[Records drawn from a dataset]
=-=-=-=-=

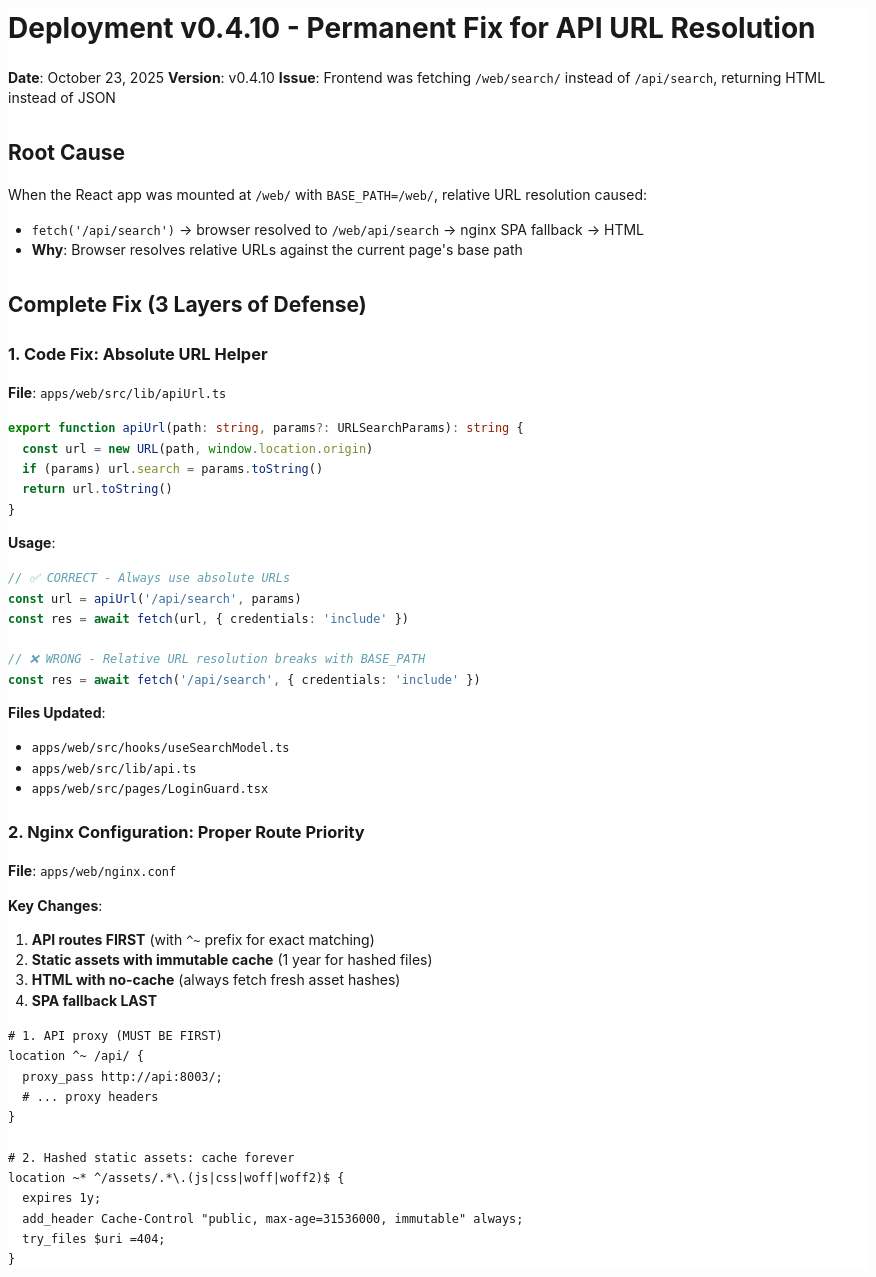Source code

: # Deployment v0.4.10 - Permanent Fix for API URL Resolution

**Date**: October 23, 2025
**Version**: v0.4.10
**Issue**: Frontend was fetching `/web/search/` instead of `/api/search`, returning HTML instead of JSON

## Root Cause

When the React app was mounted at `/web/` with `BASE_PATH=/web/`, relative URL resolution caused:
- `fetch('/api/search')` → browser resolved to `/web/api/search` → nginx SPA fallback → HTML
- **Why**: Browser resolves relative URLs against the current page's base path

## Complete Fix (3 Layers of Defense)

### 1. Code Fix: Absolute URL Helper

**File**: `apps/web/src/lib/apiUrl.ts`
```typescript
export function apiUrl(path: string, params?: URLSearchParams): string {
  const url = new URL(path, window.location.origin)
  if (params) url.search = params.toString()
  return url.toString()
}
```

**Usage**:
```typescript
// ✅ CORRECT - Always use absolute URLs
const url = apiUrl('/api/search', params)
const res = await fetch(url, { credentials: 'include' })

// ❌ WRONG - Relative URL resolution breaks with BASE_PATH
const res = await fetch('/api/search', { credentials: 'include' })
```

**Files Updated**:
- `apps/web/src/hooks/useSearchModel.ts`
- `apps/web/src/lib/api.ts`
- `apps/web/src/pages/LoginGuard.tsx`

### 2. Nginx Configuration: Proper Route Priority

**File**: `apps/web/nginx.conf`

**Key Changes**:
1. **API routes FIRST** (with `^~` prefix for exact matching)
2. **Static assets with immutable cache** (1 year for hashed files)
3. **HTML with no-cache** (always fetch fresh asset hashes)
4. **SPA fallback LAST**

```nginx
# 1. API proxy (MUST BE FIRST)
location ^~ /api/ {
  proxy_pass http://api:8003/;
  # ... proxy headers
}

# 2. Hashed static assets: cache forever
location ~* ^/assets/.*\.(js|css|woff|woff2)$ {
  expires 1y;
  add_header Cache-Control "public, max-age=31536000, immutable" always;
  try_files $uri =404;
}

```
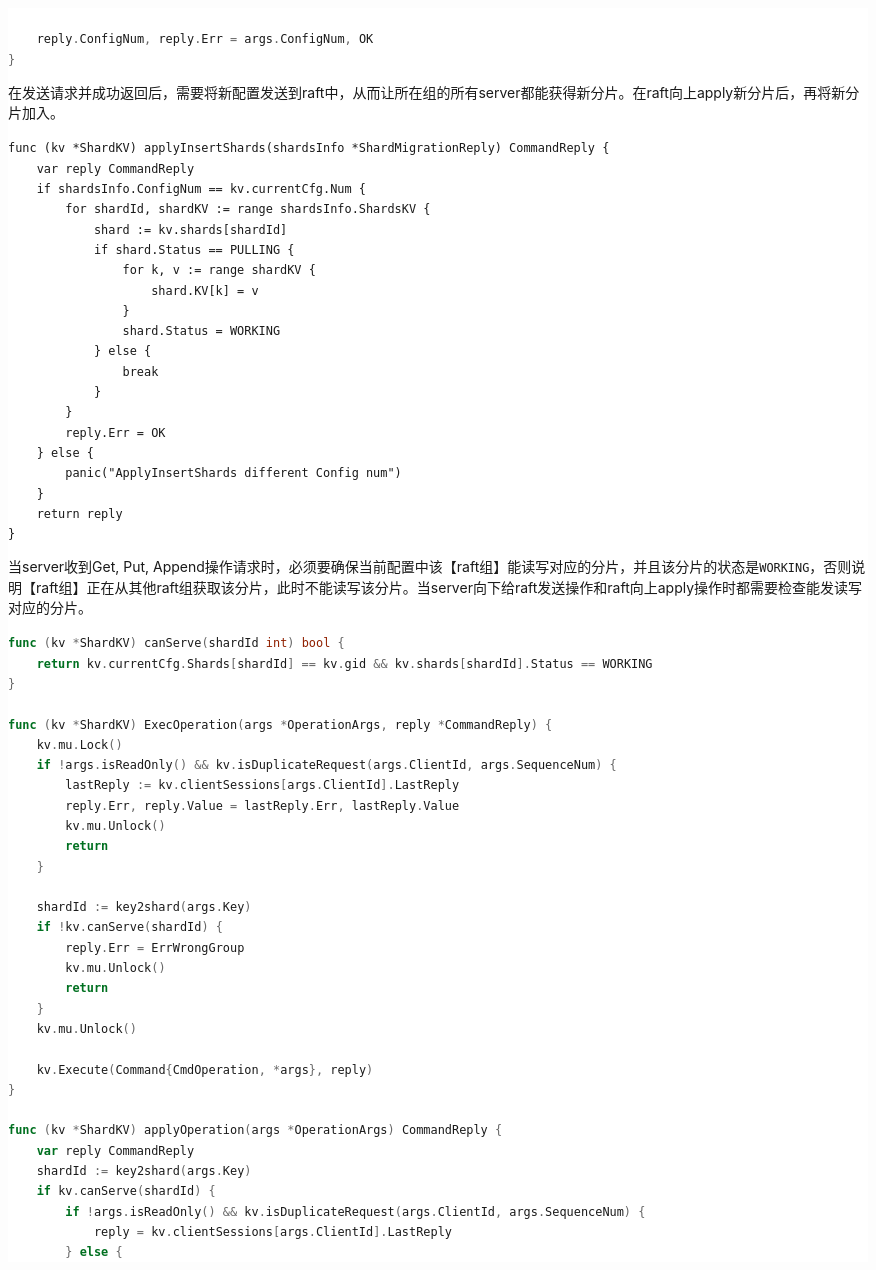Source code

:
 ```go

    reply.ConfigNum, reply.Err = args.ConfigNum, OK
}
```

在发送请求并成功返回后，需要将新配置发送到raft中，从而让所在组的所有server都能获得新分片。在raft向上apply新分片后，再将新分片加入。

```
func (kv *ShardKV) applyInsertShards(shardsInfo *ShardMigrationReply) CommandReply {
    var reply CommandReply
    if shardsInfo.ConfigNum == kv.currentCfg.Num {
        for shardId, shardKV := range shardsInfo.ShardsKV {
            shard := kv.shards[shardId]
            if shard.Status == PULLING {
                for k, v := range shardKV {
                    shard.KV[k] = v
                }
                shard.Status = WORKING
            } else {
                break
            }
        }
        reply.Err = OK
    } else {
        panic("ApplyInsertShards different Config num")
    }
    return reply
}
```

当server收到Get, Put, Append操作请求时，必须要确保当前配置中该【raft组】能读写对应的分片，并且该分片的状态是`WORKING`，否则说明【raft组】正在从其他raft组获取该分片，此时不能读写该分片。当server向下给raft发送操作和raft向上apply操作时都需要检查能发读写对应的分片。

```go
func (kv *ShardKV) canServe(shardId int) bool {
    return kv.currentCfg.Shards[shardId] == kv.gid && kv.shards[shardId].Status == WORKING
}

func (kv *ShardKV) ExecOperation(args *OperationArgs, reply *CommandReply) {
    kv.mu.Lock()
    if !args.isReadOnly() && kv.isDuplicateRequest(args.ClientId, args.SequenceNum) {
        lastReply := kv.clientSessions[args.ClientId].LastReply
        reply.Err, reply.Value = lastReply.Err, lastReply.Value
        kv.mu.Unlock()
        return
    }

    shardId := key2shard(args.Key)
    if !kv.canServe(shardId) {
        reply.Err = ErrWrongGroup
        kv.mu.Unlock()
        return
    }
    kv.mu.Unlock()

    kv.Execute(Command{CmdOperation, *args}, reply)
}

func (kv *ShardKV) applyOperation(args *OperationArgs) CommandReply {
    var reply CommandReply
    shardId := key2shard(args.Key)
    if kv.canServe(shardId) {
        if !args.isReadOnly() && kv.isDuplicateRequest(args.ClientId, args.SequenceNum) {
            reply = kv.clientSessions[args.ClientId].LastReply
        } else {
```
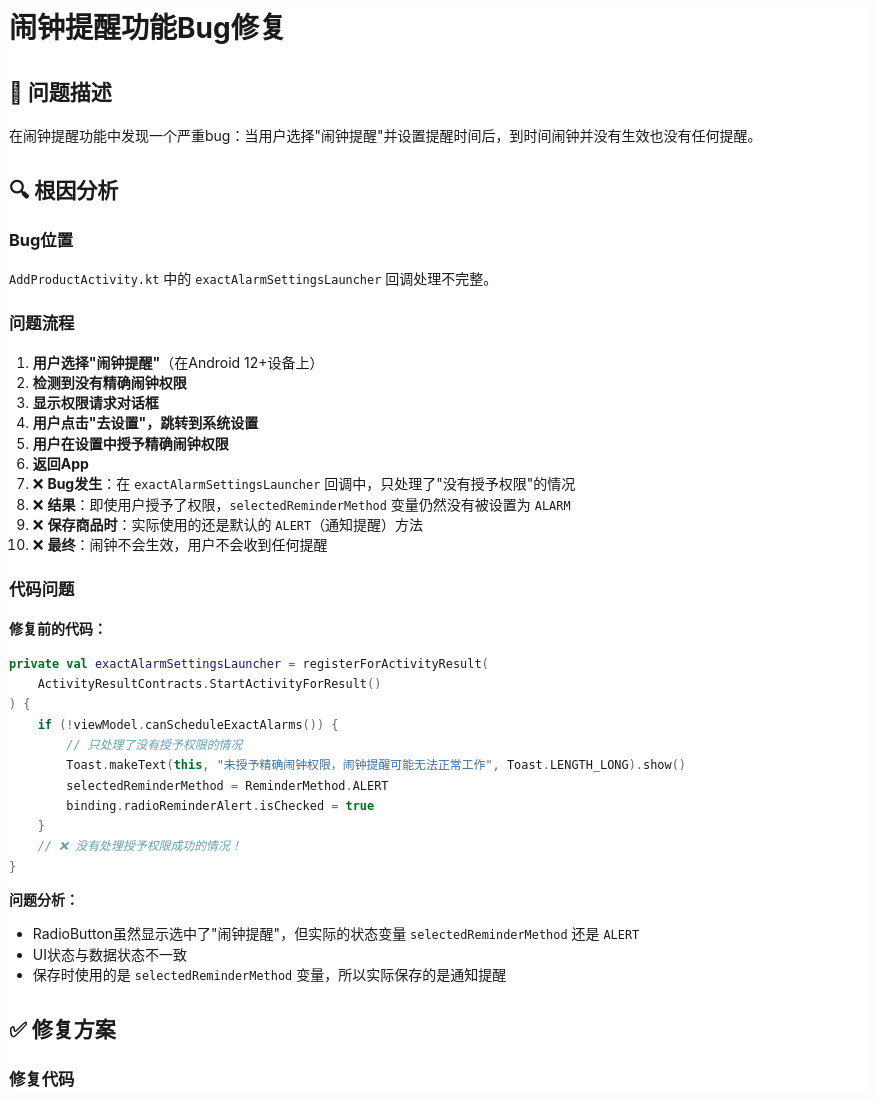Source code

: # 闹钟提醒功能Bug修复

## 🐛 问题描述

在闹钟提醒功能中发现一个严重bug：当用户选择"闹钟提醒"并设置提醒时间后，到时间闹钟并没有生效也没有任何提醒。

## 🔍 根因分析

### Bug位置
`AddProductActivity.kt` 中的 `exactAlarmSettingsLauncher` 回调处理不完整。

### 问题流程

1. **用户选择"闹钟提醒"**（在Android 12+设备上）
2. **检测到没有精确闹钟权限**
3. **显示权限请求对话框**
4. **用户点击"去设置"，跳转到系统设置**
5. **用户在设置中授予精确闹钟权限**
6. **返回App**
7. ❌ **Bug发生**：在 `exactAlarmSettingsLauncher` 回调中，只处理了"没有授予权限"的情况
8. ❌ **结果**：即使用户授予了权限，`selectedReminderMethod` 变量仍然没有被设置为 `ALARM`
9. ❌ **保存商品时**：实际使用的还是默认的 `ALERT`（通知提醒）方法
10. ❌ **最终**：闹钟不会生效，用户不会收到任何提醒

### 代码问题

**修复前的代码：**
```kotlin
private val exactAlarmSettingsLauncher = registerForActivityResult(
    ActivityResultContracts.StartActivityForResult()
) {
    if (!viewModel.canScheduleExactAlarms()) {
        // 只处理了没有授予权限的情况
        Toast.makeText(this, "未授予精确闹钟权限，闹钟提醒可能无法正常工作", Toast.LENGTH_LONG).show()
        selectedReminderMethod = ReminderMethod.ALERT
        binding.radioReminderAlert.isChecked = true
    }
    // ❌ 没有处理授予权限成功的情况！
}
```

**问题分析：**
- RadioButton虽然显示选中了"闹钟提醒"，但实际的状态变量 `selectedReminderMethod` 还是 `ALERT`
- UI状态与数据状态不一致
- 保存时使用的是 `selectedReminderMethod` 变量，所以实际保存的是通知提醒

## ✅ 修复方案

### 修复代码
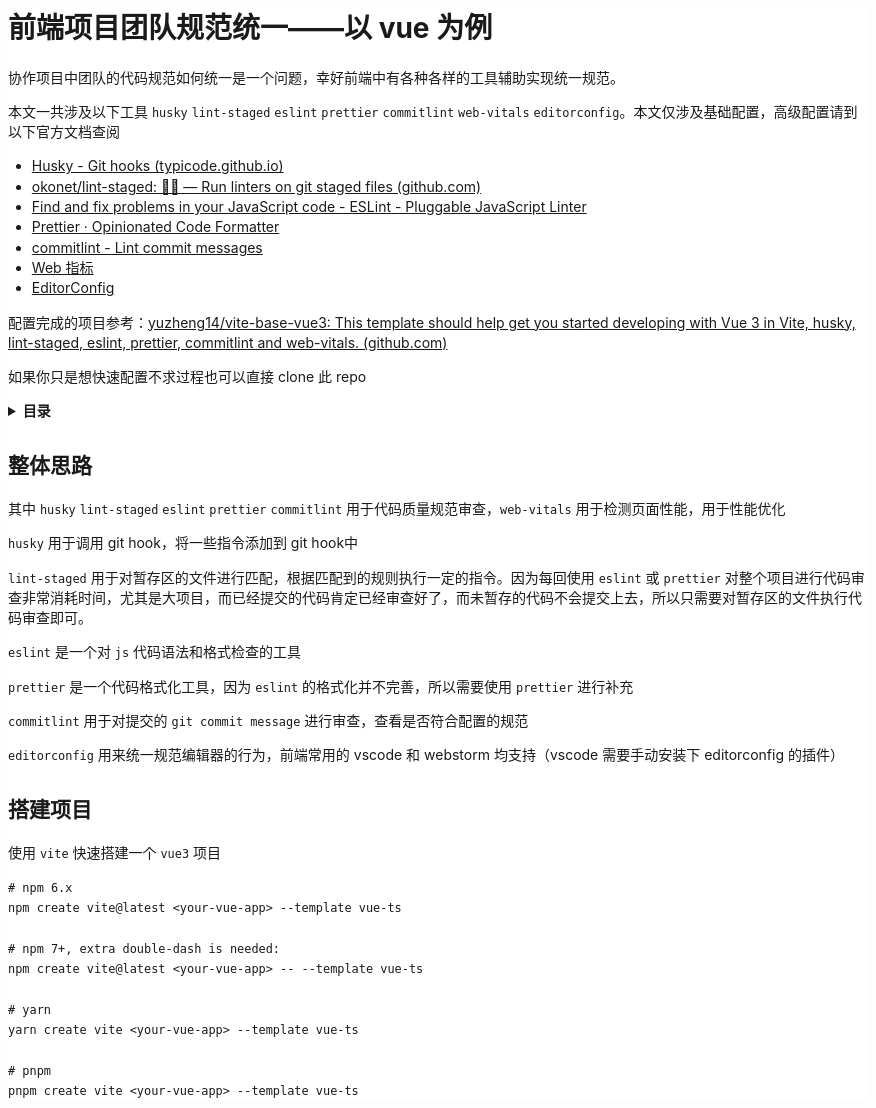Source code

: # 前端项目团队规范统一——以 vue 为例

协作项目中团队的代码规范如何统一是一个问题，幸好前端中有各种各样的工具辅助实现统一规范。

本文一共涉及以下工具 `husky` `lint-staged` `eslint` `prettier` `commitlint` `web-vitals` `editorconfig`。本文仅涉及基础配置，高级配置请到以下官方文档查阅

- [Husky - Git hooks (typicode.github.io)](https://typicode.github.io/husky/#/)
- [okonet/lint-staged: 🚫💩 — Run linters on git staged files (github.com)](https://github.com/okonet/lint-staged)
- [Find and fix problems in your JavaScript code - ESLint - Pluggable JavaScript Linter](https://eslint.org/)
- [Prettier · Opinionated Code Formatter](https://prettier.io/)
- [commitlint - Lint commit messages](https://commitlint.js.org/)
- [Web 指标](https://web.dev/vitals/)
- [EditorConfig](https://editorconfig.org/)

配置完成的项目参考：[yuzheng14/vite-base-vue3: This template should help get you started developing with Vue 3 in Vite, husky, lint-staged, eslint, prettier, commitlint and web-vitals. (github.com)](https://github.com/yuzheng14/vite-base-vue3)

如果你只是想快速配置不求过程也可以直接 clone 此 repo

<details><summary><strong>目录</strong></summary></details>

## 整体思路

其中 `husky` `lint-staged` `eslint` `prettier` `commitlint` 用于代码质量规范审查，`web-vitals` 用于检测页面性能，用于性能优化

`husky` 用于调用 git hook，将一些指令添加到 git hook中

`lint-staged` 用于对暂存区的文件进行匹配，根据匹配到的规则执行一定的指令。因为每回使用 `eslint` 或 `prettier` 对整个项目进行代码审查非常消耗时间，尤其是大项目，而已经提交的代码肯定已经审查好了，而未暂存的代码不会提交上去，所以只需要对暂存区的文件执行代码审查即可。

`eslint` 是一个对 `js` 代码语法和格式检查的工具

`prettier` 是一个代码格式化工具，因为 `eslint` 的格式化并不完善，所以需要使用 `prettier` 进行补充

`commitlint` 用于对提交的 `git commit message` 进行审查，查看是否符合配置的规范

`editorconfig` 用来统一规范编辑器的行为，前端常用的 vscode 和 webstorm 均支持（vscode 需要手动安装下 editorconfig 的插件）

## 搭建项目

使用 `vite` 快速搭建一个 `vue3` 项目

```shell
# npm 6.x
npm create vite@latest <your-vue-app> --template vue-ts

# npm 7+, extra double-dash is needed:
npm create vite@latest <your-vue-app> -- --template vue-ts

# yarn
yarn create vite <your-vue-app> --template vue-ts

# pnpm
pnpm create vite <your-vue-app> --template vue-ts

```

=-=-=-=-=

**Assigned task:** Exact repeats of the lines from the first one in the data through the line containing "## Complete Fix (3 Layers of Defense)" make up the answer. Pictures do not.

**Solution:**
Source code

: # Deployment v0.4.10 - Permanent Fix for API URL Resolution

**Date**: October 23, 2025
**Version**: v0.4.10
**Issue**: Frontend was fetching `/web/search/` instead of `/api/search`, returning HTML instead of JSON

## Root Cause

When the React app was mounted at `/web/` with `BASE_PATH=/web/`, relative URL resolution caused:
- `fetch('/api/search')` → browser resolved to `/web/api/search` → nginx SPA fallback → HTML
- **Why**: Browser resolves relative URLs against the current page's base path

## Complete Fix (3 Layers of Defense)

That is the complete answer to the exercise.